:: SUPPLIED RECORDS

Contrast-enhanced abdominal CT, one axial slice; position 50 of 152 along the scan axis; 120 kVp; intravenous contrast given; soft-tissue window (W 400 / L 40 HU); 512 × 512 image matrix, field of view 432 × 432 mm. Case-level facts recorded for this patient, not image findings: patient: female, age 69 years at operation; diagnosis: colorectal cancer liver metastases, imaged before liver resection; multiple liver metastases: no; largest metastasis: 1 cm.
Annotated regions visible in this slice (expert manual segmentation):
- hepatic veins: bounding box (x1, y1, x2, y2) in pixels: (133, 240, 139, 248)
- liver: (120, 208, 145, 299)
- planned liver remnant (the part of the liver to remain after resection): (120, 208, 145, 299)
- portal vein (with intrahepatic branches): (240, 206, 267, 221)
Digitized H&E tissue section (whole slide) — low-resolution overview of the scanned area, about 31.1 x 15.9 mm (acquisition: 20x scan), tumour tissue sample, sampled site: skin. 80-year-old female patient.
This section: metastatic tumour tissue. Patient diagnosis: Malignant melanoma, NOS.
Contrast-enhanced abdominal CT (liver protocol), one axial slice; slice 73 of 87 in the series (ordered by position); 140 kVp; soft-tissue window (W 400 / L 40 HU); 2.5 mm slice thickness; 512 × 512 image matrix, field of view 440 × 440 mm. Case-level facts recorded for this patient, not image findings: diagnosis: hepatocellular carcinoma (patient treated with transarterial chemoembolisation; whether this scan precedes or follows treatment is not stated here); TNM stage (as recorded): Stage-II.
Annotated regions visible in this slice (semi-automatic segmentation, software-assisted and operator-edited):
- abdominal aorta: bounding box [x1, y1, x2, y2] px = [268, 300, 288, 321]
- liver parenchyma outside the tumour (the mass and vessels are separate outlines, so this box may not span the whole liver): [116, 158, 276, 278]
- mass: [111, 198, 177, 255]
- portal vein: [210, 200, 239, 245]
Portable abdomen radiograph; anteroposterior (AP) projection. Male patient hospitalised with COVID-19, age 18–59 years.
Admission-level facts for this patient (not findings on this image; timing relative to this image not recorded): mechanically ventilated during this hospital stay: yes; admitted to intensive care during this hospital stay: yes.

::::

_REQUIREMENT_
A word-for-word restatement of all the records is required.

_ANSWER SPACE_
Contrast-enhanced abdominal CT, one axial slice; position 50 of 152 along the scan axis; 120 kVp; intravenous contrast given; soft-tissue window (W 400 / L 40 HU); 512 × 512 image matrix, field of view 432 × 432 mm. Case-level facts recorded for this patient, not image findings: patient: female, age 69 years at operation; diagnosis: colorectal cancer liver metastases, imaged before liver resection; multiple liver metastases: no; largest metastasis: 1 cm.
Annotated regions visible in this slice (expert manual segmentation):
- hepatic veins: bounding box (x1, y1, x2, y2) in pixels: (133, 240, 139, 248)
- liver: (120, 208, 145, 299)
- planned liver remnant (the part of the liver to remain after resection): (120, 208, 145, 299)
- portal vein (with intrahepatic branches): (240, 206, 267, 221)
Digitized H&E tissue section (whole slide) — low-resolution overview of the scanned area, about 31.1 x 15.9 mm (acquisition: 20x scan), tumour tissue sample, sampled site: skin. 80-year-old female patient.
This section: metastatic tumour tissue. Patient diagnosis: Malignant melanoma, NOS.
Contrast-enhanced abdominal CT (liver protocol), one axial slice; slice 73 of 87 in the series (ordered by position); 140 kVp; soft-tissue window (W 400 / L 40 HU); 2.5 mm slice thickness; 512 × 512 image matrix, field of view 440 × 440 mm. Case-level facts recorded for this patient, not image findings: diagnosis: hepatocellular carcinoma (patient treated with transarterial chemoembolisation; whether this scan precedes or follows treatment is not stated here); TNM stage (as recorded): Stage-II.
Annotated regions visible in this slice (semi-automatic segmentation, software-assisted and operator-edited):
- abdominal aorta: bounding box [x1, y1, x2, y2] px = [268, 300, 288, 321]
- liver parenchyma outside the tumour (the mass and vessels are separate outlines, so this box may not span the whole liver): [116, 158, 276, 278]
- mass: [111, 198, 177, 255]
- portal vein: [210, 200, 239, 245]
Portable abdomen radiograph; anteroposterior (AP) projection. Male patient hospitalised with COVID-19, age 18–59 years.
Admission-level facts for this patient (not findings on this image; timing relative to this image not recorded): mechanically ventilated during this hospital stay: yes; admitted to intensive care during this hospital stay: yes.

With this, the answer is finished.